I have done this a few times in the past with great success and so they have asked me to continue! In the past I have paired their Rosella Rosé with a Spring Tart & Spring Cups. Earlier this year I paired the delicious Counterpoint Cabernet with my Beef Lettuce Wraps.
This month Laurel Glen released the 2018 Blanc Slate Sauvignon Blanc. I got to sample it back in August to come up with the pairing. The flavors are rich bright and mellow at the same time. The Meyer Lemon Zest stood out to me and it led me to develop this pairing recipe, Greek Feta Shrimp!
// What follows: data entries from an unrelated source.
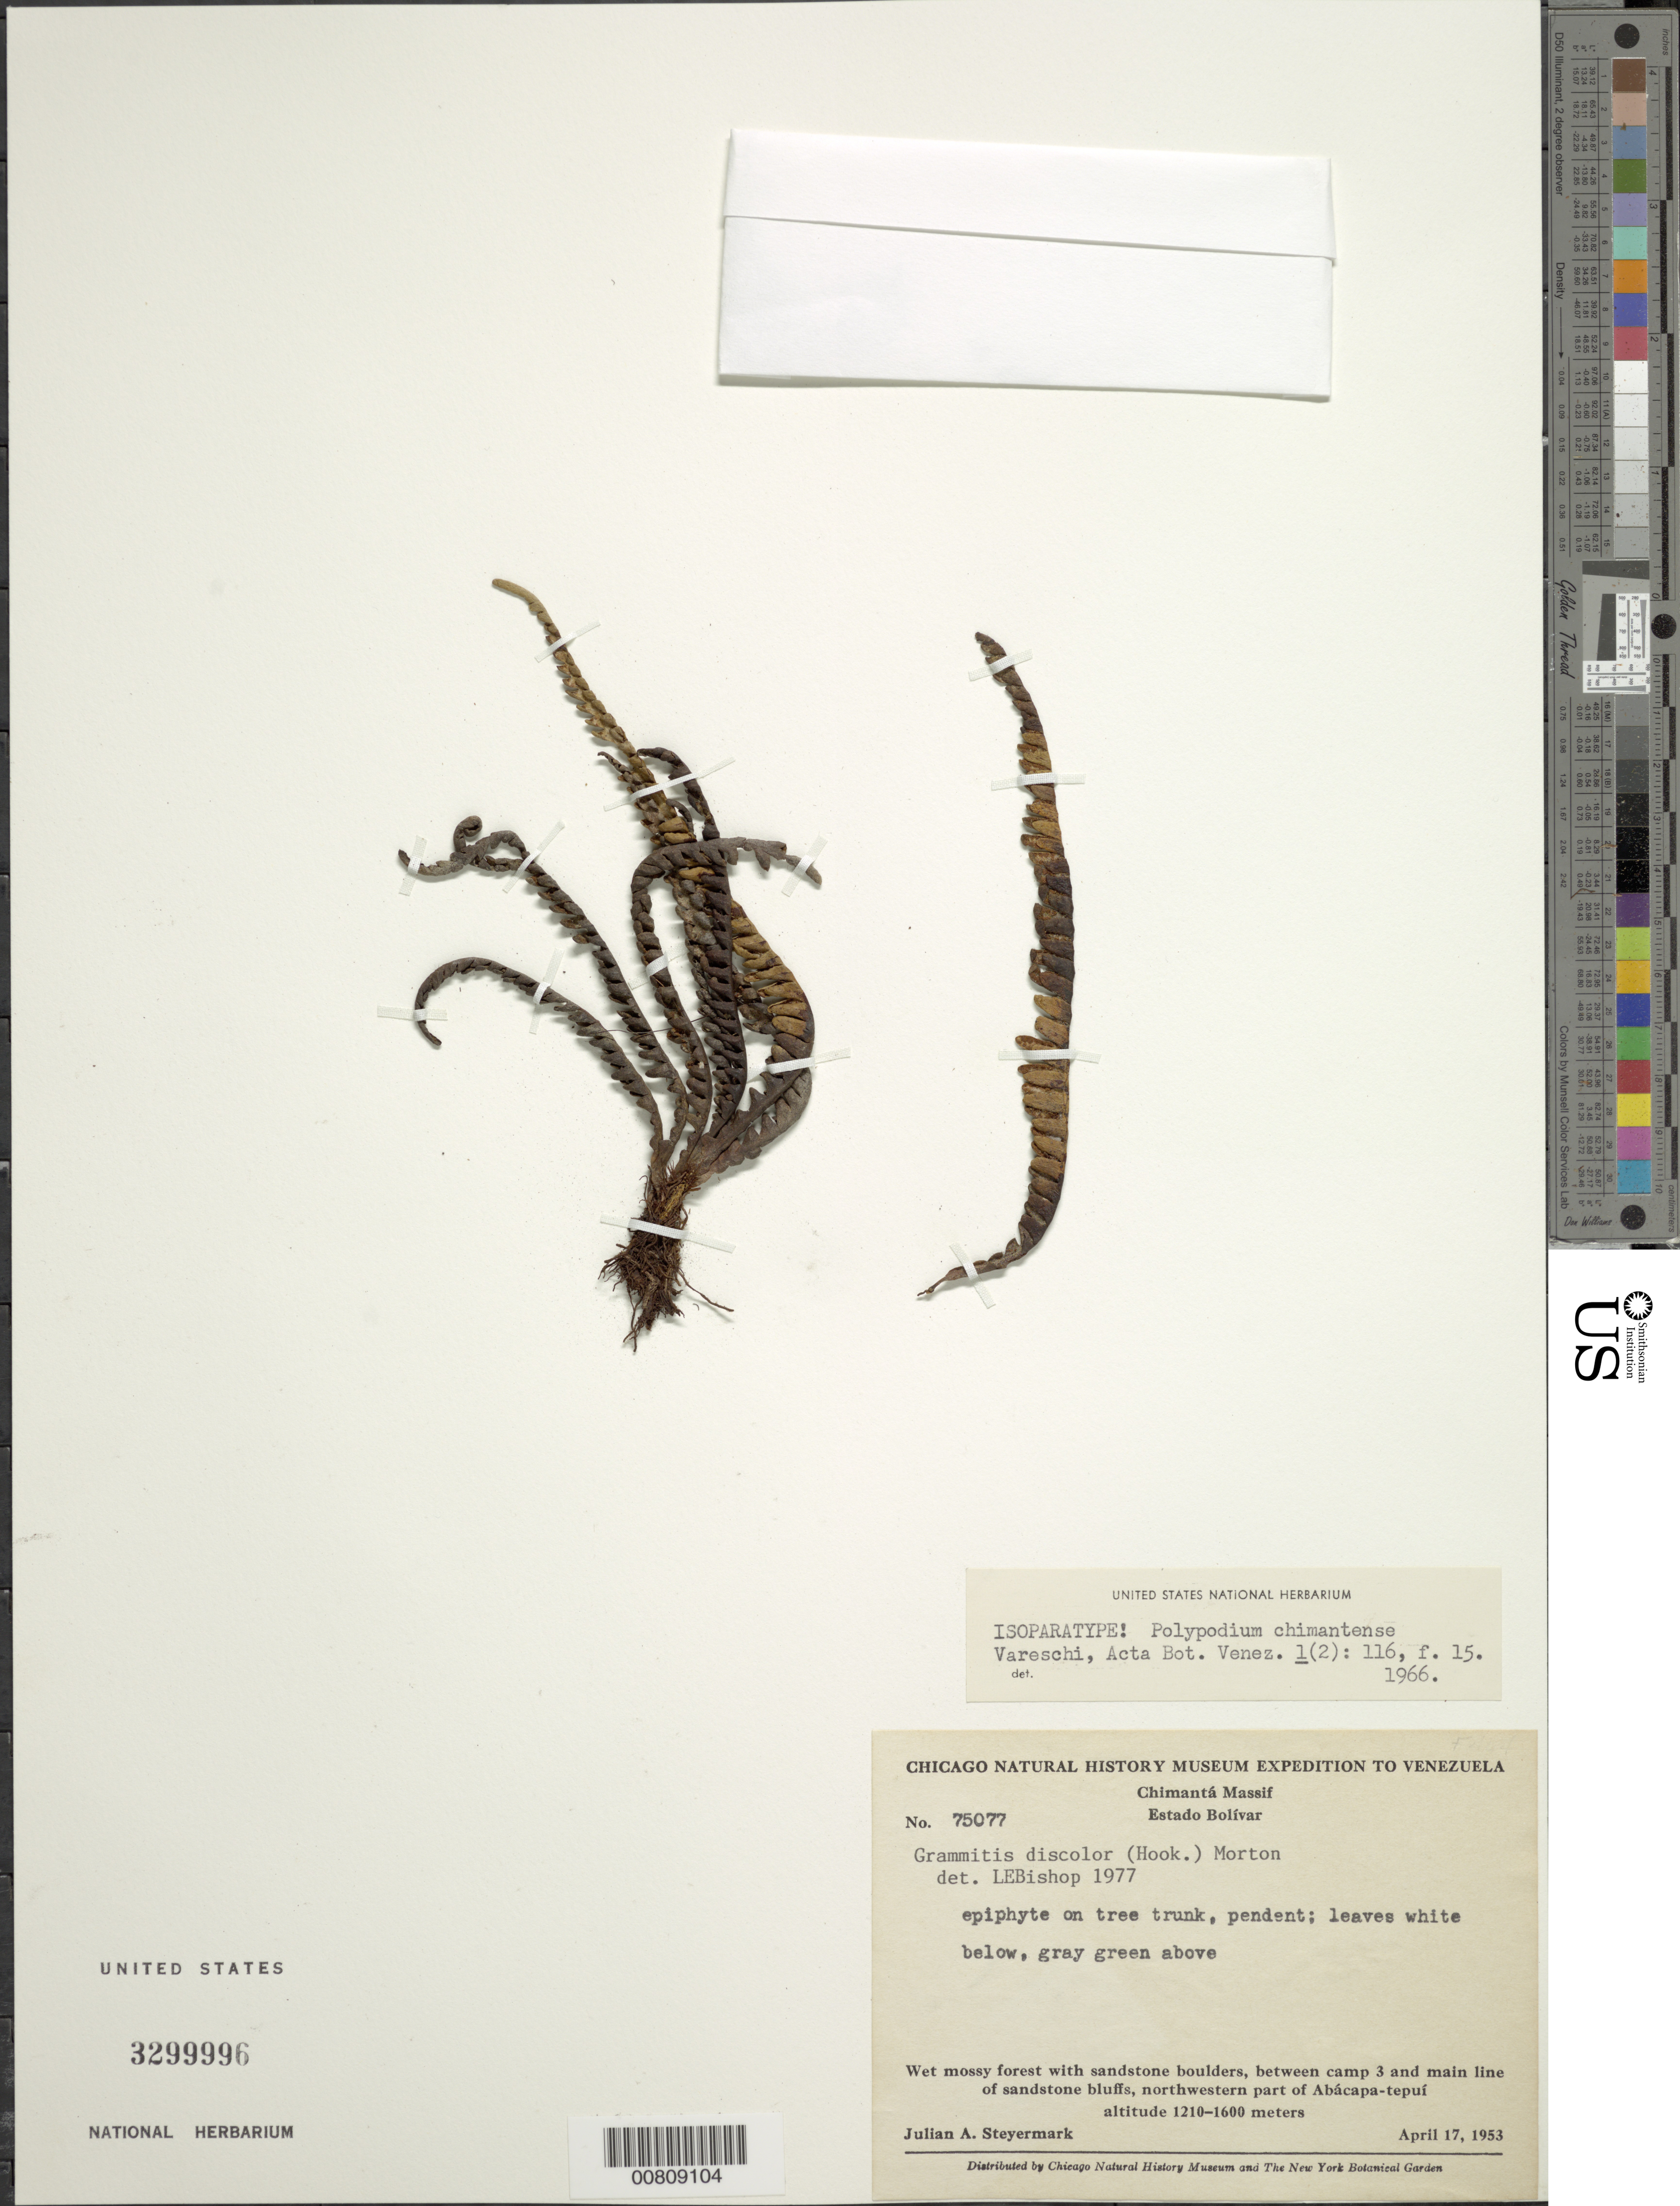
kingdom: Plantae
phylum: Tracheophyta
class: Polypodiopsida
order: Polypodiales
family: Polypodiaceae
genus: Ceradenia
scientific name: Ceradenia discolor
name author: (Hook.) L.E. Bishop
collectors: J. Steyermark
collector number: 75077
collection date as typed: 17-Apr-53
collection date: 1953-04-17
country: Venezuela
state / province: Bolívar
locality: Chimantá Massif, Abácapa-tepuí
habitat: Wet mossy forest with sandstone boulders; on tree trunk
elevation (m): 1210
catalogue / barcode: US 3299996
The 2018 Laurel Glen Blanc Slate Sauvignon Blanc bursts with tropical guava and passion fruit, hints of Meyer lemon zest and delicious minerality. There is a beautiful richness in the mouth, offset by a bright, mouthwatering acidity that leaves you looking forward to another sip!
I love Greek Shrimp dishes, I love the combination of flavors. So to develop my dish I grabbed all the ingredients that you’d see in a dish like this and they all seem to work perfectly with Blanc Slate.
The vibrant fresh flavors from the briny capers and olives, the tangy feta, and the fresh herbs all work perfectly with a glass of Laurel Glen Blanc Slate Sauvignon Blanc. Serve this with crusty bread, lemon herbed orzo and a salad for a complete meal.
Greek Feta Shrimp
- 1- tablespoon olive oil
- 2 shallots diced
- 4 cloves garlic chopped
- 4 cups chopped fresh tomatoes
- ½ cup basil chopped
- 1- tablespoon capers drained
- 1 bunch Swiss chard leaves chopped separate from stems.
- ½ teaspoon salt
- ½ teaspoon black pepper
- Red pepper flakes to taste
- 1- pound raw large shrimp peeled w/tails
- ½ cup Kalamata olives cut in half
- 1 ¼ cup crumbled feta
- ½ lemon
- Fresh parsley, oregano and dill chopped
- Preheat oven to 425 degrees F.
- Heat olive oil in an oven safe skillet or braising pan over medium heat.
- Sauté the shallots and the chopped Swiss chard stems until softened about 5 minutes. Add in garlic, and sauté for another minute.
- Add in the capers and the tomatoes with their juices. Bring to a boil and then lower the heat and simmer for 10 minutes. Stir occasionally to help the tomatoes break down; you want the sauce to thicken.
- Season with the salt, pepper and the red pepper flakes. Stir in the chopped Swiss chard leaves and the basil; continue to simmer for 5 minutes until the Swiss chard has wilted into the tomatoes.
- Take the pan off the heat and stir the olives and 1-cup feta into the tomato mixture. Neatly arrange the shrimp into the tomatoes, garnish with remaining crumbled feta and a few whole olives on top.
- Place pan in oven and bake for 10 minutes until the shrimp has cooked through.
- To give a bit of crust and color, move the pan to the top rack and broil until desired color. Remove from oven and squeeze lemon over and garnish with chopped fresh herbs.
- Serve with crusty bread and lemon herb orzo. (For orzo toss fresh herbs, olive oil and lemon juice and zest, salt and pepper to taste with cooked orzo pasta.)